If a defendant is charged with a felony, the penalties may be much more severe, including incarceration of 16 months to 3 years in prison. In addition, it is illegal to possess GHB with the intent to sell.
Administering, selling, or transporting GHB is also illegal under California Health and Safety Code Section 11352. For example, if an individual is caught transporting GHB over two counties in the State of California, the criminal charges may include up to 9 years in prison.
An individual may be charged with being under the influence of GHB if their mental or physical abilities are impaired in a manner that is detectable. An individual is often convicted of being under the influence of GHB using a field sobriety test.
Being under the influence of GHB is categorized as a misdemeanor offense that carries a penalty of up to one year in a county jail. For a first-time offender, a defendant may avoid jail time by participating in a drug diversion program.
An individual may have questions regarding the possible offenses they may be charged with and penalties they may face related to GHB in California. If so, they should consult with a local California attorney.
What Does the Prosecution Have to Prove to Convict Me of GHB Possession?
In order to convict a defendant of possession of the controlled substance GHB in California, the prosecution is required to prove all of the following elements:
- The defendant unlawfully possessed or exercised control over GHB;
- In other words, the defendant did not have a valid prescription;
- The defendant knew that the GHB was present;
- The defendant was aware that the substance was GHB;
- The substance was actually GHB; and
- There was enough of an amount of GHB present that it could be used.
It is important to note that the prosecution has to prove all of the elements listed above beyond a reasonable doubt in order to convict a defendant of illegal possession of GHB.
What Are the Possible Defenses to a GHB Possession Charge?
If an individual is charged with possession of GHB, there are several legal defenses that may be available to challenge the criminal charges against them. For example, the defense that is most commonly used is possessing a valid prescription for the drug.

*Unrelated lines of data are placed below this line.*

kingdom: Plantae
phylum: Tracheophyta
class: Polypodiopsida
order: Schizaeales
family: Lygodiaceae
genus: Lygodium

If an individual does not have a valid prescription for GHB, there may still be other legal defenses available to them, including:
- Entrapment: In some cases, an individual’s possession of GHB may be because an undercover officer or other individual coerced them into possessing the drug. In these cases, the defendant may use the legal defense of entrapment to lessen or remove the charges being brought against them;
- Non-possession: As noted above, the criminal prosecutor must be able to prove that the defendant was aware of the GHB and exercised control over it;
- Thus, if the GHB did not belong to the defendant, and the defendant was unaware, they cannot be charged with the illegal possession of the drug;
- Illegal search and seizure: The GHB may have been obtained by the police during an illegal search and seizure. If so, the evidence may be suppressed and not used against a defendant in the criminal charges brought against them; or
- Police misconduct: If the police engaged in police misconduct, such as planting the GHB or the excessive use of force, the charges brought against a defendant may be dropped.
Should I Contact a Lawyer to Help Me With My GHB Possession Case?
If you have been charged with any crime involving GHB in California, it is important to consult with a California drug lawyer. Your lawyer can review the facts of your specific case and provide you with the best legal options and defenses that may be available to you.
Your attorney can also attempt to negotiate with the prosecution for a reduction in your charges or even a dismissal. If you consider a plea deal, your lawyer will represent you during plea negotiations as well as in court as necessary.
Having a conviction, especially a felony conviction on your criminal record, can affect many aspects of your life aside from your criminal record, including your ability to find a job and maintain custody of your children.